(Revision tracking records)
········

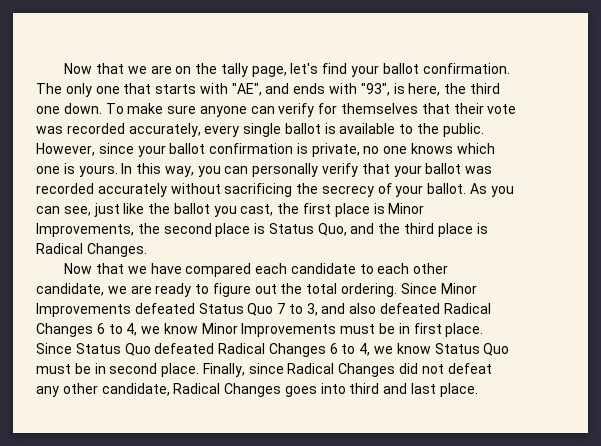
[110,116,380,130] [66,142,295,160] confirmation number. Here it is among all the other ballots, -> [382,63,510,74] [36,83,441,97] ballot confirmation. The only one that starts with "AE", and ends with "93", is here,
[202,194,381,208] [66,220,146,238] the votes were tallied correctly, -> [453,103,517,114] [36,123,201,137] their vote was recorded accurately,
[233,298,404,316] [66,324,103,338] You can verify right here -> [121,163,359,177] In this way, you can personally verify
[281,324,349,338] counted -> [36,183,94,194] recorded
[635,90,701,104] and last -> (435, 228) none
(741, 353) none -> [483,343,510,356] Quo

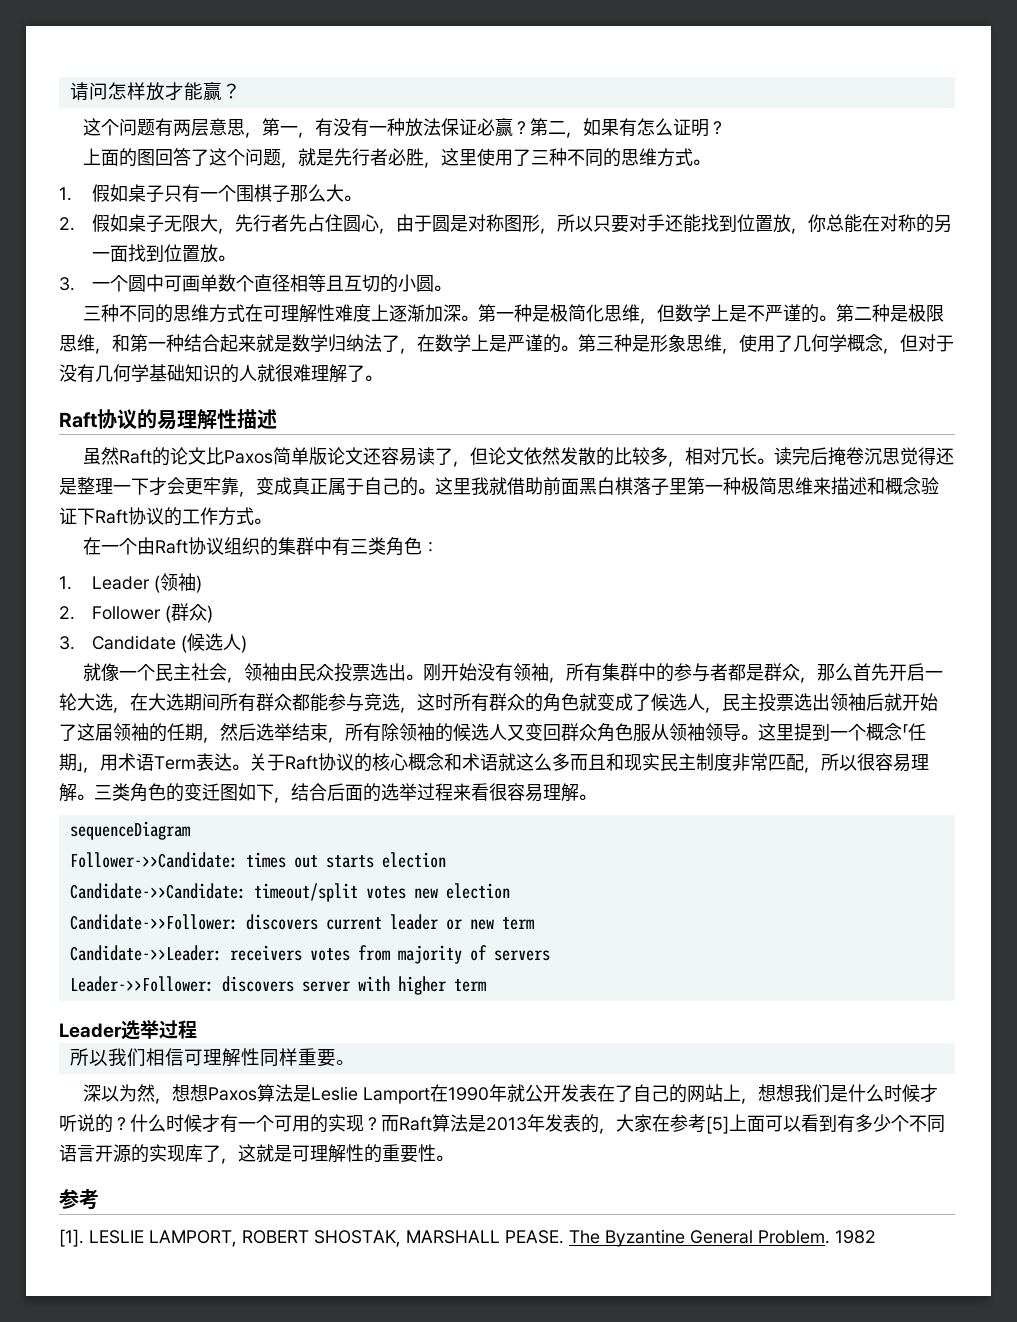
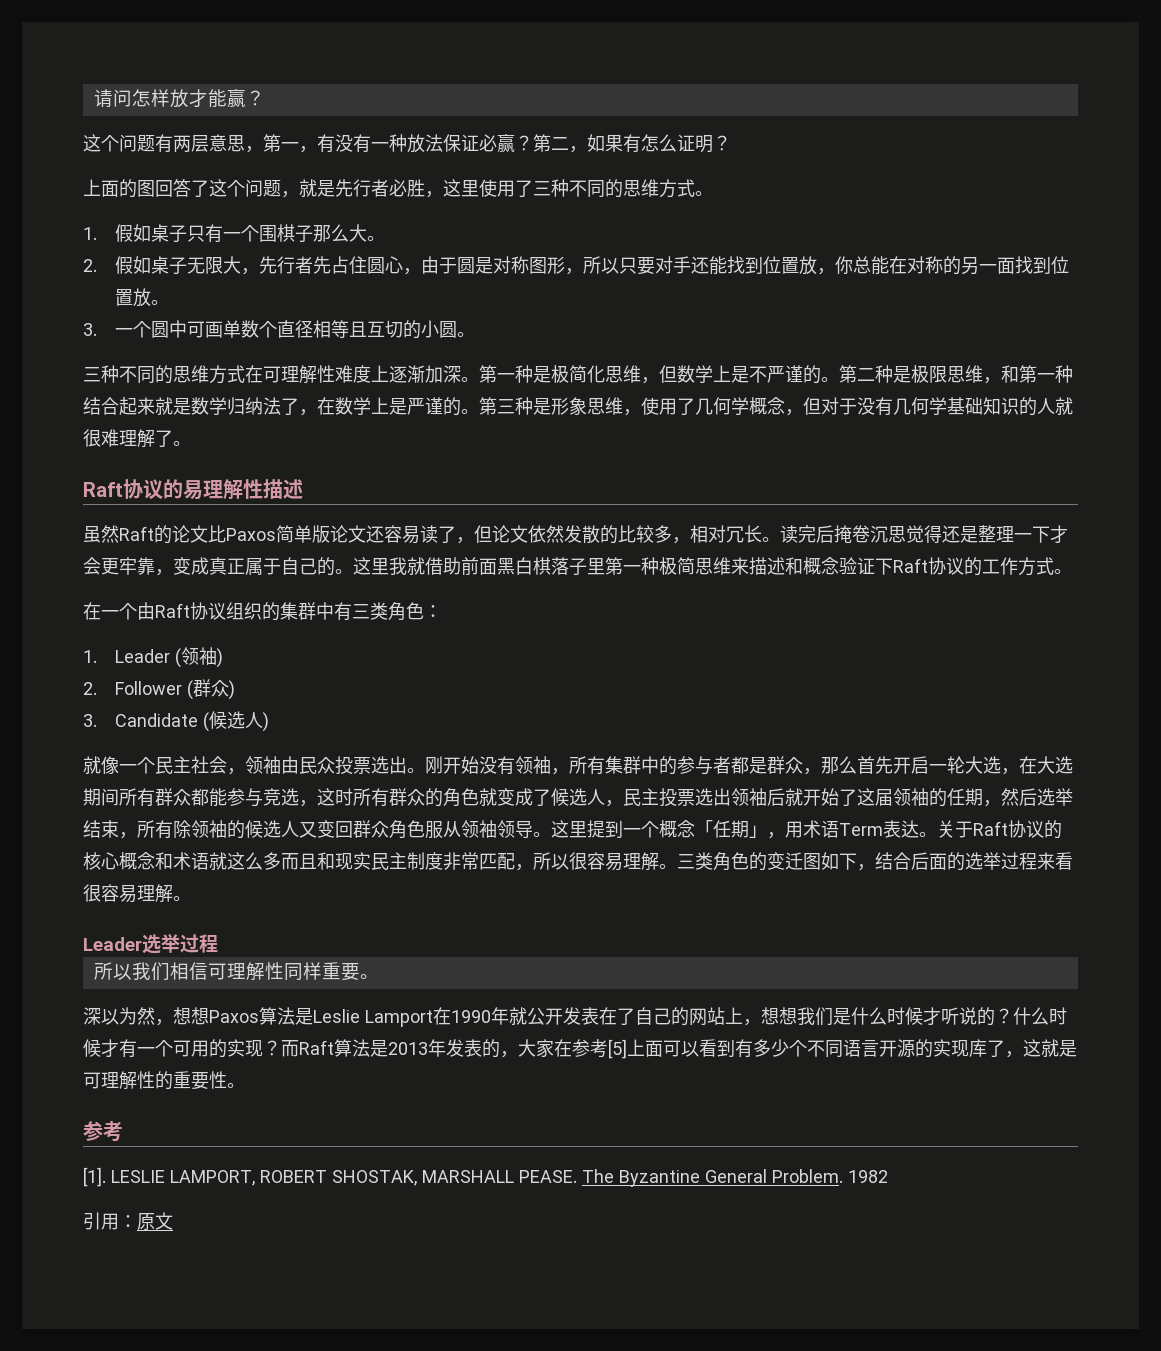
[69,821,190,840] [69,852,446,868] [69,883,510,902] [69,914,534,930] [69,945,550,964] [69,976,486,995] // sequenceDiagram // Follower->>Candidate: times out starts election // Candidate->>Candidate: timeout/split votes new election // Candidate->>Follower: discovers current leader or new term // Candidate->>Leader: receivers votes from majority of servers // Leader->>Follower: discovers server with higher term -> (191, 898) none
(876, 1237) none -> [83,1212,173,1230] // 引用：原文

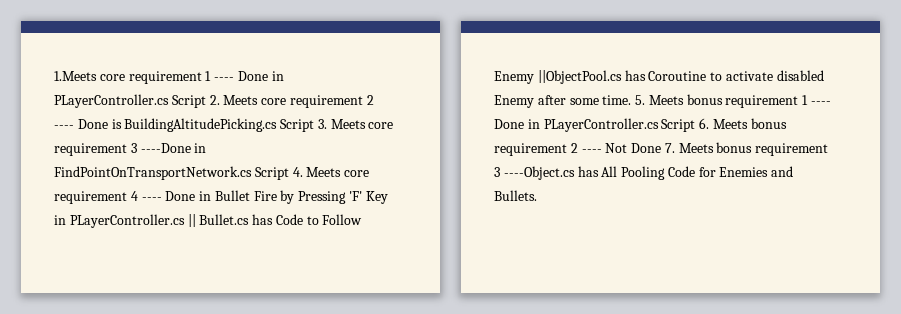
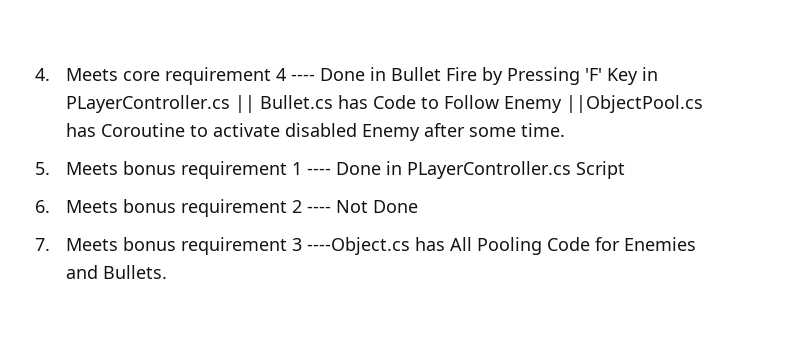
[54,71,284,84] [54,94,374,108] [54,118,394,132] [54,143,207,156] [54,166,289,180] 1.Meets core requirement 1 ---- Done in PLayerController.cs Script 2. Meets core requirement 2 ---- Done is BuildingAltitudePicking.cs Script 3. Meets core requirement 3 ----Done in FindPointOnTransportNetwork.cs Script -> (35, 74) none
(632, 100) none -> (566, 130) //
(696, 125) none -> (626, 170) //
(662, 148) none -> (419, 206) //

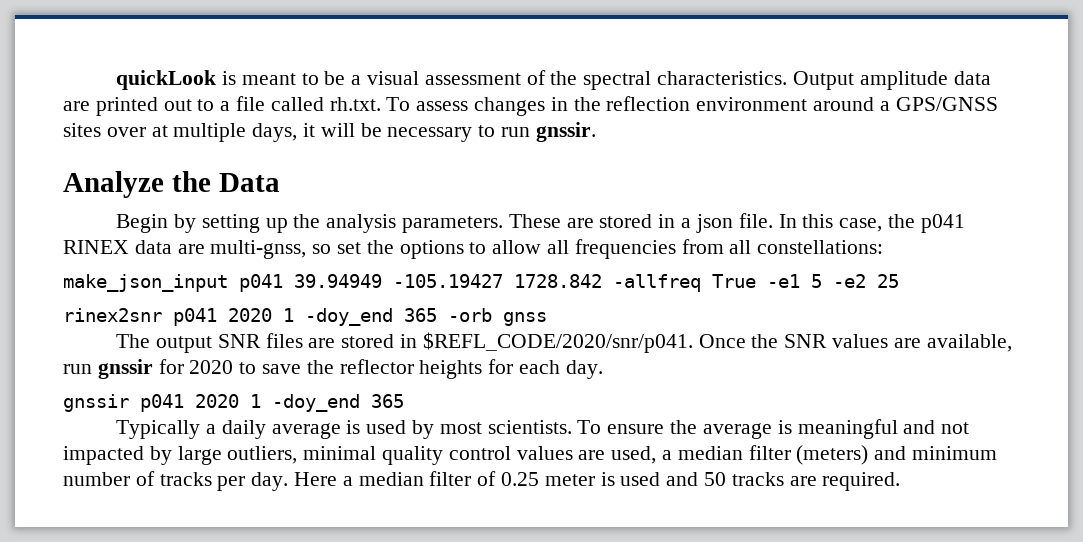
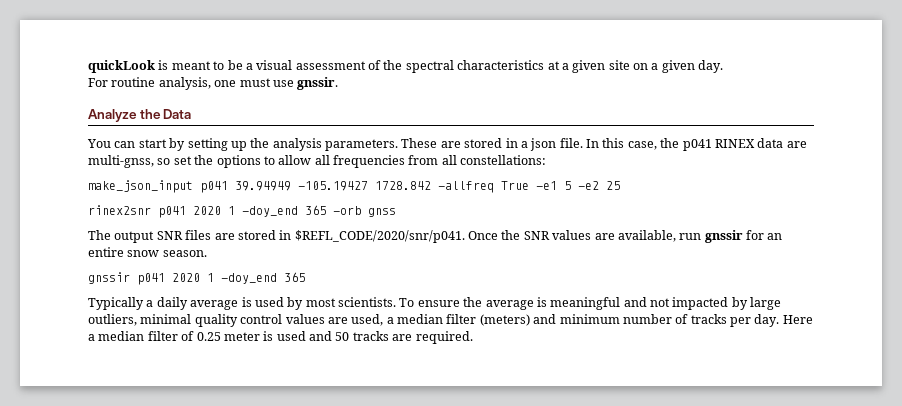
[657,71,991,90] [63,96,998,116] [63,123,531,142] characteristics. Output amplitude data are printed out to a file called rh.txt. To assess changes in the reflection environment around a GPS/GNSS sites over at multiple days, it will be necessary to run -> [457,60,724,73] [88,77,294,90] characteristics at a given site on a given day. // For routine analysis, one must use
[116,214,169,233] Begin -> [87,139,167,148] You can start
[189,359,603,379] 2020 to save the reflector heights for each day. -> [767,233,783,240] [88,247,207,257] an entire snow season.

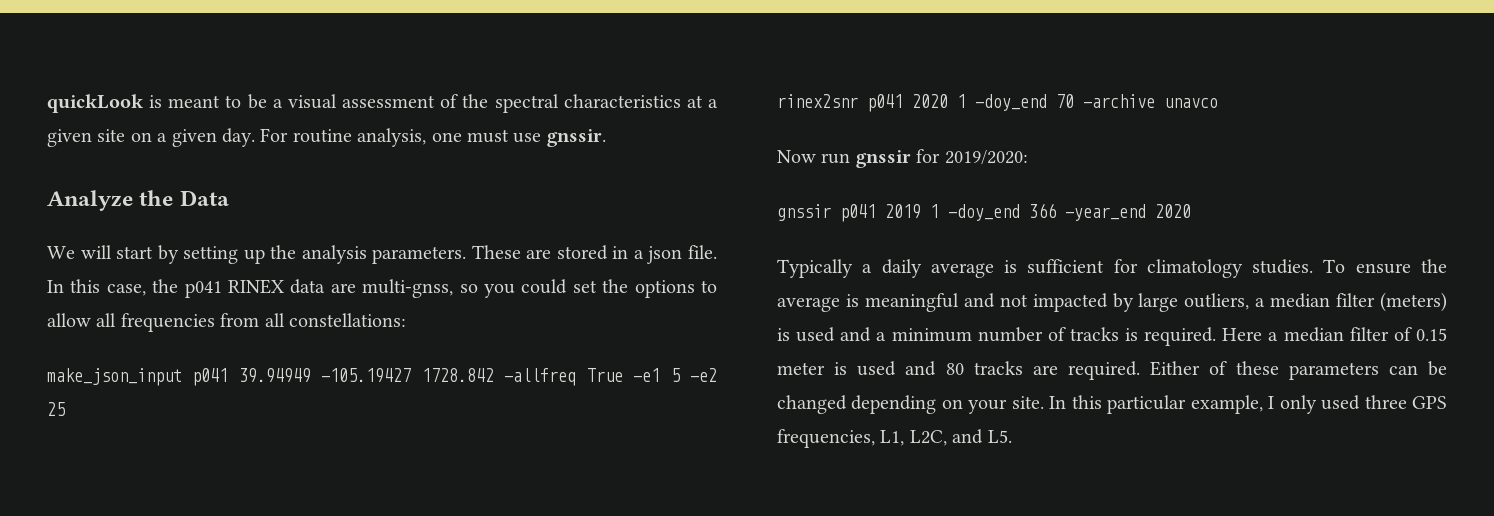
(724, 66) // -> (256, 137) none
[87,139,136,148] You can -> [47,245,112,259] We will
(171, 161) none -> [483,279,568,298] you could
[305,205,396,217] [88,230,783,243] [88,247,207,257] 365 -orb gnss // The output SNR files are stored in $REFL_CODE/2020/snr/p041. Once the SNR values are available, run gnssir for an entire snow season. -> [1056,94,1218,108] [777,149,1028,168] 70 -archive unavco // Now run gnssir for 2019/2020:
[172,272,305,284] 2020 1 -doy_end 365 -> [885,203,1191,221] 2019 1 -doy_end 366 -year_end 2020
[254,297,396,310] used by most scientists. -> [1027,259,1314,278] sufficient for climatology studies.
[140,314,557,327] minimal quality control values are used, a median filter (meters) and -> [1255,292,1447,312] [777,327,887,342] a median filter (meters) is used and a
[730,314,780,327] per day. -> [1125,327,1217,346] is required.
[196,332,221,341] 0.25 -> [1416,328,1447,341] 0.15
[335,332,350,341] 50 -> [945,363,964,375] 80
(473, 337) none -> [1150,361,1447,380] [777,395,1447,414] [777,429,1012,448] Either of these parameters can be changed depending on your site. In this particular example, I only used three GPS frequencies, L1, L2C, and L5.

········

- EXERCISE BRIEF
Please reproduce the closing stretch of the records, from the line with "[335,332,350,341] 50 -> [945,363,964,375] 80" through the last line, exactly as it stands.

- OUTPUT BELOW
[335,332,350,341] 50 -> [945,363,964,375] 80
(473, 337) none -> [1150,361,1447,380] [777,395,1447,414] [777,429,1012,448] Either of these parameters can be changed depending on your site. In this particular example, I only used three GPS frequencies, L1, L2C, and L5.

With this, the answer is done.